Insurance protects both parties

When independent sales agents represent your business, insurance questions arise for both sides. Who is liable if an agent makes a misleading claim? Who covers the cost if a prospect is injured during a meeting? What happens if an agent's advice leads to a customer's financial loss?

Understanding insurance requirements protects your business and sets clear expectations with your agents.

Types of insurance to consider

Professional indemnity insurance

This covers claims arising from professional advice, errors, or omissions. If an agent provides incorrect information about your product that causes a customer financial loss, professional indemnity insurance can cover the resulting claim.

Whether agents need their own professional indemnity policy depends on the nature of your product and the advice agents give when selling it. For products in financial services, real estate, or healthcare, this is often essential.

Public liability insurance

This covers claims for injury or property damage arising from business activities. If an agent meets a prospect at their premises and someone is injured, public liability insurance covers the claim.

Many agents who operate as sole traders or small businesses should carry their own public liability insurance as standard business practice.

Product liability insurance

If your product can cause physical harm or property damage, product liability insurance is essential. This is typically your responsibility as the product provider rather than the agent's, but confirm coverage extends to situations where the product was sold by third parties.

Cyber and privacy insurance

If agents handle customer data, consider insurance that covers data breaches or privacy violations. This is increasingly relevant as more sales processes involve collecting and storing personal information.
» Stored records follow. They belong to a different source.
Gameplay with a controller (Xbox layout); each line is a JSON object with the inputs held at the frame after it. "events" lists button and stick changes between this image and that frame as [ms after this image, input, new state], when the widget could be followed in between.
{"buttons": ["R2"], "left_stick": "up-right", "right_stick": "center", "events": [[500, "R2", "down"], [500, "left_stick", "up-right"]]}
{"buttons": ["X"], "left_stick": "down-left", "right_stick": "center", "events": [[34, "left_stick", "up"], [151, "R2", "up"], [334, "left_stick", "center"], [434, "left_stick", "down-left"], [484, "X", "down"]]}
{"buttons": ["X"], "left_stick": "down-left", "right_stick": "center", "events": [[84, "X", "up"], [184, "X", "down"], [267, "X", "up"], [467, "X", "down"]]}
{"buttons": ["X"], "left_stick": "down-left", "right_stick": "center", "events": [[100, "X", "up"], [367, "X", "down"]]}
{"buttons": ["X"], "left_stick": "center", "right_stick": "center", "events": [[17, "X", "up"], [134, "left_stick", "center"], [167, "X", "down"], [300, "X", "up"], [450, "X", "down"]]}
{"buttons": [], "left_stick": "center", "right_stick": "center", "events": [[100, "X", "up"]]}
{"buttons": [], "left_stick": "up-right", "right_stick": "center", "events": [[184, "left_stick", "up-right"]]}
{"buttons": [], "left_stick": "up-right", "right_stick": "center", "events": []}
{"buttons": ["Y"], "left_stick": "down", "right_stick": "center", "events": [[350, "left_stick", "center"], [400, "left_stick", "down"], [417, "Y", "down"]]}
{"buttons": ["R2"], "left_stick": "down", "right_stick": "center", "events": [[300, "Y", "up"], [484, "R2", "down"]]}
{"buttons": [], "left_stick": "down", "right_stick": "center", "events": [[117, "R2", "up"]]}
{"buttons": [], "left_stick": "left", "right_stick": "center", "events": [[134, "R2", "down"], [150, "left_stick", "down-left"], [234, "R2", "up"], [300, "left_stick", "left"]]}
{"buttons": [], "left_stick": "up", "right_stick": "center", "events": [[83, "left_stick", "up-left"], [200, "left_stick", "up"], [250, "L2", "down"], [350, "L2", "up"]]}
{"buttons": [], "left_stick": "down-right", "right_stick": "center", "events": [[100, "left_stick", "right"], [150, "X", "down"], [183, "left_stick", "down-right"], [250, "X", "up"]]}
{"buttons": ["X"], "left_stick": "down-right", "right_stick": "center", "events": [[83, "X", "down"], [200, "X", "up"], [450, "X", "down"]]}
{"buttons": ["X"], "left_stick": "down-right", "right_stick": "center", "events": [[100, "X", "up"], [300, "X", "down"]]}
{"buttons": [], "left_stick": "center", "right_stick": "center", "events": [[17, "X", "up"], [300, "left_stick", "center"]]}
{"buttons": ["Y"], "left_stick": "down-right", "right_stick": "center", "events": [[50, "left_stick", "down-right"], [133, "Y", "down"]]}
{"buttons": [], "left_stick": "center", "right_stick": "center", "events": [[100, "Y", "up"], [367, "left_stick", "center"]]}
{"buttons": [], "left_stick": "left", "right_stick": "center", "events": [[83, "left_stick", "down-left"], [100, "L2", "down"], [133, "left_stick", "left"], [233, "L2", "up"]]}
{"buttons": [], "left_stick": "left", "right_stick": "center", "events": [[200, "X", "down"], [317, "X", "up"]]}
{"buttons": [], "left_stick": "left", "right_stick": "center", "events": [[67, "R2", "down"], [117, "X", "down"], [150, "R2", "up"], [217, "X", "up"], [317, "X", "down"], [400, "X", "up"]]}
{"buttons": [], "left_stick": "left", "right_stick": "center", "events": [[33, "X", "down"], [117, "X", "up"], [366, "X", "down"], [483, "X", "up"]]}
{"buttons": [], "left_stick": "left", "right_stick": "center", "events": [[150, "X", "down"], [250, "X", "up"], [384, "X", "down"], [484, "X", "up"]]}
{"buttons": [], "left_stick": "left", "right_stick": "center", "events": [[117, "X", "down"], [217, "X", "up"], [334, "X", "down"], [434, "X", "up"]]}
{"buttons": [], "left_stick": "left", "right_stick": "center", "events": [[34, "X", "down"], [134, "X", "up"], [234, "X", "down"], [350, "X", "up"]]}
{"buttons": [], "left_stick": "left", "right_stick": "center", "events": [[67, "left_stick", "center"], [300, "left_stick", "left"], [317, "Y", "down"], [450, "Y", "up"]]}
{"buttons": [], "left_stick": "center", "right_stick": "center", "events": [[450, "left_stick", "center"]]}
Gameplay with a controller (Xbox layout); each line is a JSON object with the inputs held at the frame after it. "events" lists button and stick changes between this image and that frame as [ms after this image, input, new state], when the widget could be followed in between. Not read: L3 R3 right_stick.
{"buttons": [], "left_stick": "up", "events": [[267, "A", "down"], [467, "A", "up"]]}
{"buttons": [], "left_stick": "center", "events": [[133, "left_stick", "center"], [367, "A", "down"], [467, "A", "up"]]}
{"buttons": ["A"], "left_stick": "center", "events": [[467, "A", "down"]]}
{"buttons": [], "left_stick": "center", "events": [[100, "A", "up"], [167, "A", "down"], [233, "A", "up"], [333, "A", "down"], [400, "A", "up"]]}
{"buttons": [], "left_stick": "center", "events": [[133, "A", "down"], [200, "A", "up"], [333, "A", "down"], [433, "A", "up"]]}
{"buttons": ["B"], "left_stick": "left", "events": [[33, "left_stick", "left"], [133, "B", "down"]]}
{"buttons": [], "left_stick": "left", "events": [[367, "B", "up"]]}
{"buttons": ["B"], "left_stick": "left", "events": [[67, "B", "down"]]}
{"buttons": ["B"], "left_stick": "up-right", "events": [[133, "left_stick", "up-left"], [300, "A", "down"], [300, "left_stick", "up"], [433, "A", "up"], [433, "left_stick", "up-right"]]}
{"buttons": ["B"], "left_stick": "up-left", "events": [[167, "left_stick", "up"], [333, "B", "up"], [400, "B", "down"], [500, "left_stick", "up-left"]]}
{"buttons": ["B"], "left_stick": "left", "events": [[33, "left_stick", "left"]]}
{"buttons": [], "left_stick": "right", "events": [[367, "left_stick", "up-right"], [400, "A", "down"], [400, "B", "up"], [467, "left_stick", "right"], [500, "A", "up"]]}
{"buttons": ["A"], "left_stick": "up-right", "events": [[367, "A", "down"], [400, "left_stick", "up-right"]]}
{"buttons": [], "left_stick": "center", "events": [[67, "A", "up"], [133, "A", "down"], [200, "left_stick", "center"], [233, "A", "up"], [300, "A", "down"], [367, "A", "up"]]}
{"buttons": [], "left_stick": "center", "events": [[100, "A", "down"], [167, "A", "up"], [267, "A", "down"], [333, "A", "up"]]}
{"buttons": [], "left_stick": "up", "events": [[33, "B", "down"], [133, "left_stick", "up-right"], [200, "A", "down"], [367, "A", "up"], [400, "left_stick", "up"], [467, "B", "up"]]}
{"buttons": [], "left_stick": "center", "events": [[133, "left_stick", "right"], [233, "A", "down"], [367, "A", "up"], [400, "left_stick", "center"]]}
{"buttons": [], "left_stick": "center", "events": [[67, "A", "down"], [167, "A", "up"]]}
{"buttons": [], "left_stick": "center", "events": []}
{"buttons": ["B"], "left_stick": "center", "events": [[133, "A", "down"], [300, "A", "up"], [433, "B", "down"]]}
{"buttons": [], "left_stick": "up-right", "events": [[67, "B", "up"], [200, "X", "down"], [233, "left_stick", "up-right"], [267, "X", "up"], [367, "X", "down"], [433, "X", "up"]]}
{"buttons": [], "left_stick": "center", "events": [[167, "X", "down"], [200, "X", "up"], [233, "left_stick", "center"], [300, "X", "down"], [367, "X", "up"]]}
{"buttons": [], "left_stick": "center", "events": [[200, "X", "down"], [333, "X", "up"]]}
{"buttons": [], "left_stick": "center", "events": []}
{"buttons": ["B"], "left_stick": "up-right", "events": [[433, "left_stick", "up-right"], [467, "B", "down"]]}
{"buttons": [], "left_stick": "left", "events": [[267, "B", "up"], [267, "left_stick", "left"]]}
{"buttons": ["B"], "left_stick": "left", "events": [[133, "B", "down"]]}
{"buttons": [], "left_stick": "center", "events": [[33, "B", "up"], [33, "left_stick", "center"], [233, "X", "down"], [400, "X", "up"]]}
Who should carry the insurance?

As a general guideline, your business should carry product liability, your own professional indemnity, and any insurance required by your industry regulation. Agents should carry their own public liability, their own professional indemnity (if providing advice), and business insurance appropriate to their structure.

Documenting insurance requirements

Include insurance requirements in your agent agreement. Specify which types of insurance agents must carry, minimum coverage amounts, and the requirement to provide certificates of currency.

Verifying coverage

Ask agents for proof of insurance before they start selling. Set calendar reminders to check that coverage is renewed annually. An agent who was insured when they signed up but let their policy lapse creates an uninsured risk.

Industry specific requirements

Some industries have mandatory insurance requirements for anyone involved in sales. Financial services, real estate, and healthcare are common examples. Check the regulations specific to your industry and ensure both you and your agents comply.

This is general information and not insurance advice. Speak with an insurance broker who understands your industry and the commission only sales model for specific guidance.